Is man intrinsically selfish and competitive — as Hobbes and Locke would argue — or intrinsically social and altruistic — as Durkheim and Marx would argue.
Framing the question of human nature that way invites smugness and simplicity:
So this is how some saw (see) the divisions — such stark simplicity! Ah, some care and love humans; others don’t. The scripts and asides in class and subtle accusations in arguments write themselves. So, I tartly framed this for my students, observing that those who see man as altruistic have certainly proved it by murdering a hundred million of them in the last century.
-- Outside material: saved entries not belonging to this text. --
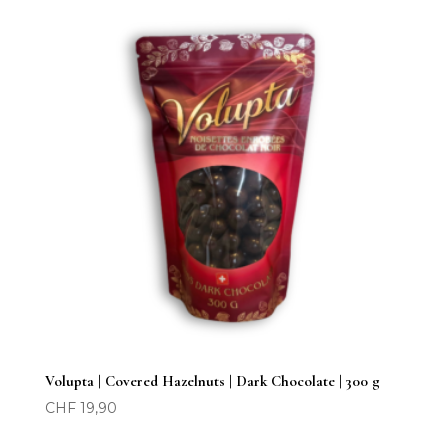
Volupta | Covered Hazelnuts | Dark Chocolate | 300 g
CHF
19,90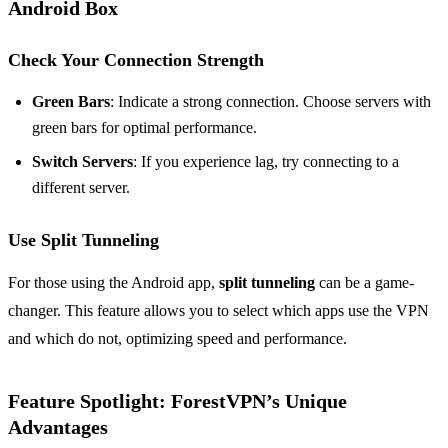
Android Box
Check Your Connection Strength
Green Bars
: Indicate a strong connection. Choose servers with
green bars for optimal performance.
Switch Servers
: If you experience lag, try connecting to a
different server.
Use Split Tunneling
For those using the Android app,
split tunneling
can be a game-
changer. This feature allows you to select which apps use the VPN
and which do not, optimizing speed and performance.
Feature Spotlight: ForestVPN’s Unique
Advantages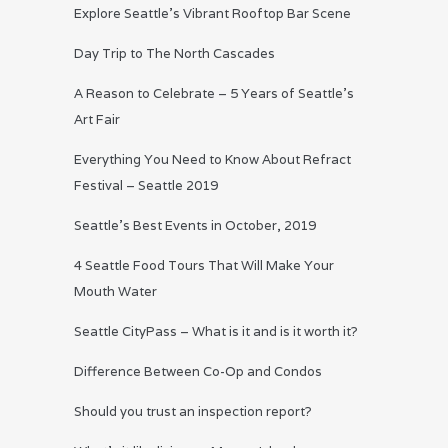
Explore Seattle’s Vibrant Rooftop Bar Scene
Day Trip to The North Cascades
A Reason to Celebrate – 5 Years of Seattle’s
Art Fair
Everything You Need to Know About Refract
Festival – Seattle 2019
Seattle’s Best Events in October, 2019
4 Seattle Food Tours That Will Make Your
Mouth Water
Seattle CityPass – What is it and is it worth it?
Difference Between Co-Op and Condos
Should you trust an inspection report?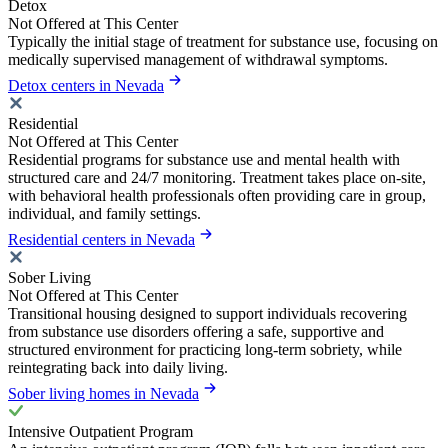
Detox
Not Offered at This Center
Typically the initial stage of treatment for substance use, focusing on
medically supervised management of withdrawal symptoms.
Detox centers in Nevada
Residential
Not Offered at This Center
Residential programs for substance use and mental health with
structured care and 24/7 monitoring. Treatment takes place on-site,
with behavioral health professionals often providing care in group,
individual, and family settings.
Residential centers in Nevada
Sober Living
Not Offered at This Center
Transitional housing designed to support individuals recovering
from substance use disorders offering a safe, supportive and
structured environment for practicing long-term sobriety, while
reintegrating back into daily living.
Sober living homes in Nevada
Intensive Outpatient Program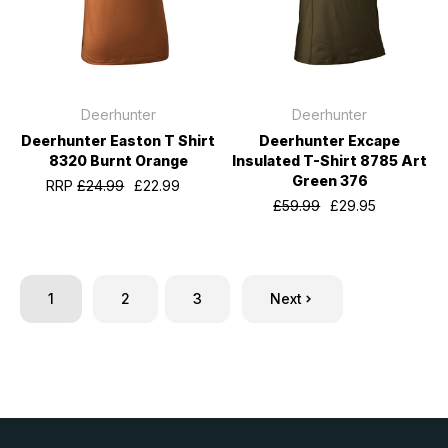
Deerhunter
Deerhunter
Deerhunter Easton T Shirt
Deerhunter Excape
8320 Burnt Orange
Insulated T-Shirt 8785 Art
Green 376
RRP
£24.99
£22.99
£59.99
£29.95
1
2
3
Next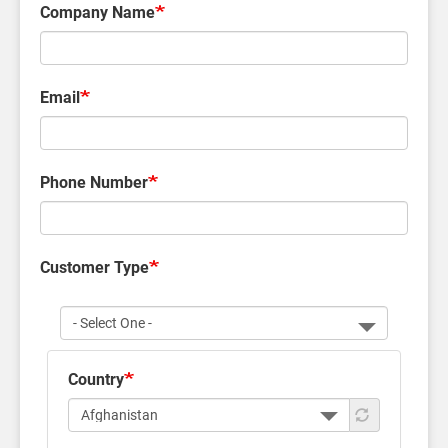
Company Name
Email
Phone Number
Customer Type
Customer
Type
Country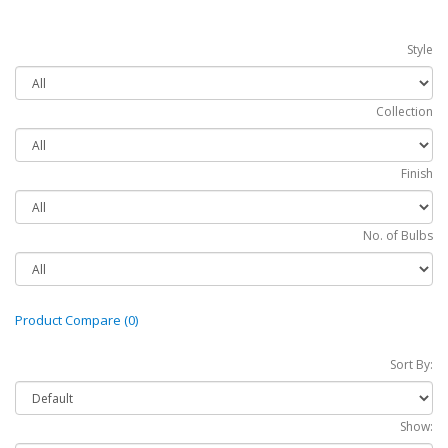
Style
Collection
Finish
No. of Bulbs
Product Compare (0)
Sort By:
Show: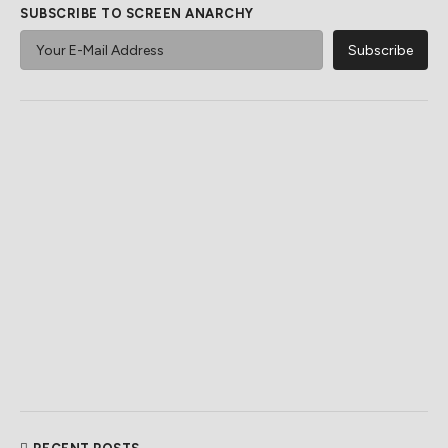
SUBSCRIBE TO SCREEN ANARCHY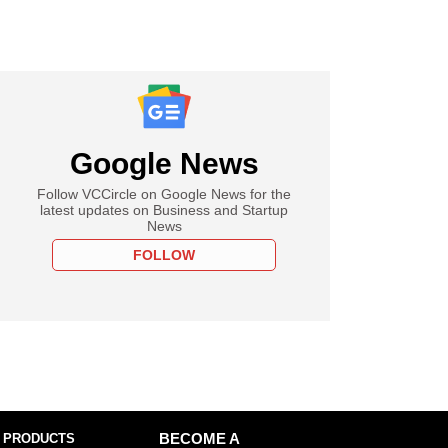
Google News
Follow VCCircle on Google News for the
latest updates on Business and Startup
News
FOLLOW
 PRODUCTS
BECOME A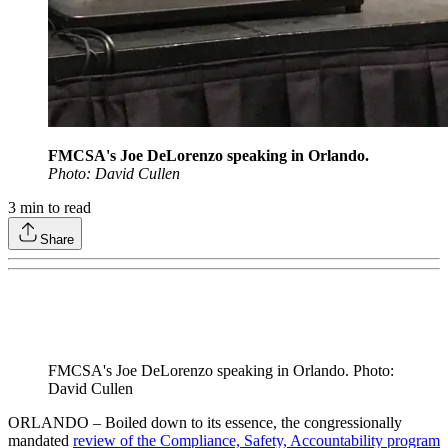
FMCSA's Joe DeLorenzo speaking in Orlando.
Photo: David Cullen
3
min to read
Share
FMCSA's Joe DeLorenzo speaking in Orlando. Photo:
David Cullen
ORLANDO – Boiled down to its essence, the congressionally
mandated
review of the Compliance, Safety, Accountability program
The Britannica entry goes on to discuss the arguments of evolutionary psychology, which may begin to make those responses not only more scientifically accurate but more like the vision of those people of over two hundred years ago I teach. They observed human nature with honesty and brought to it skills (in some as strong believers and in others as merely immersed in a strongly Judao-Christian culture) of analysis enlarged by the histories and assumptions of their faith — man is fallen, rent from one another by that fall, but in love might repair that alienation. (Later, Pinker, certainly not a believer, would point out the wisdom that this long history gives if we but read it.)
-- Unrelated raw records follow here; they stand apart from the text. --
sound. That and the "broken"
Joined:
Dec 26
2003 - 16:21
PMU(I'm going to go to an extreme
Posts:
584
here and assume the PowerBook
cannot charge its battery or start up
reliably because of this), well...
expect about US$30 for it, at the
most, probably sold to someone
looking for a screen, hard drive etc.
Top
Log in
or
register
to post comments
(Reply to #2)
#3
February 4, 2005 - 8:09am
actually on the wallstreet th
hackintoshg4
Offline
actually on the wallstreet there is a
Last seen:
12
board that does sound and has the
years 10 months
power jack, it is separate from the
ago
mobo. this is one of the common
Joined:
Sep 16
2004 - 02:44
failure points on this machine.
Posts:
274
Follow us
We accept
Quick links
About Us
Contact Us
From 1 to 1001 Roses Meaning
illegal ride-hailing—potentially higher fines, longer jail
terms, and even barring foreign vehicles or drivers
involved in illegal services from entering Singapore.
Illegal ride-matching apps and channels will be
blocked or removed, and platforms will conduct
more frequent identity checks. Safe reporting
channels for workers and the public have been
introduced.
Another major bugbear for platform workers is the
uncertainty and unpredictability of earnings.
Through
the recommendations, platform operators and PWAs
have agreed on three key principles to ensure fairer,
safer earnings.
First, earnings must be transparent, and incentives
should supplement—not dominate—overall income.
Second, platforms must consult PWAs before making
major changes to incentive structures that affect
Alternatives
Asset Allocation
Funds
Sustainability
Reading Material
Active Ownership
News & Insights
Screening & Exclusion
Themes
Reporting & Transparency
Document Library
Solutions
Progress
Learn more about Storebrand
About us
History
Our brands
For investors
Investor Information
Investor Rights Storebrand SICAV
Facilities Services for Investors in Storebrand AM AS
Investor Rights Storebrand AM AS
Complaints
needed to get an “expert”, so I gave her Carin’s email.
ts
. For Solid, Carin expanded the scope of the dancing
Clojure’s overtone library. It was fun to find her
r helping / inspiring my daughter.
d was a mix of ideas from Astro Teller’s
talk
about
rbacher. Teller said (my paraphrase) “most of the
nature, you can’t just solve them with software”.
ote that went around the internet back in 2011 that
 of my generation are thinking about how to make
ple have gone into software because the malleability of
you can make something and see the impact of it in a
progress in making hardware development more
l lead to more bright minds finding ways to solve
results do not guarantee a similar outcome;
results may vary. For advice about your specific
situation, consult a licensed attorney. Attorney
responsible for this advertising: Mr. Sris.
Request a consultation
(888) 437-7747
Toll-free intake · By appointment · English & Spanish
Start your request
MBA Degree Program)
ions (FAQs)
Will Wilkinson cites Kant and a riposte from Denis Dutton:
As Immanuel Kant famously remarked, “from the crooked timber of humanity no truly straight thing can be made.” But, in the words of philosopher, Denis Dutton, “It is not… that no beautiful carving or piece of furniture can be produced from twisted wood; it is rather that whatever is finally created will only endure if it takes into account the grain, texture, natural joints, knotholes, strengths and weaknesses of the original material.”
David Foster cites Walter Miller’s A Canticle for Leibowitz:
“To minimize suffering and to maximize security were natural and proper ends of society and Caesar. But then they became the only ends, somehow, and the only basis of law — a perversion. Inevitably, then, in seeking only them, we found only their opposites: maximum suffering and minimum security.”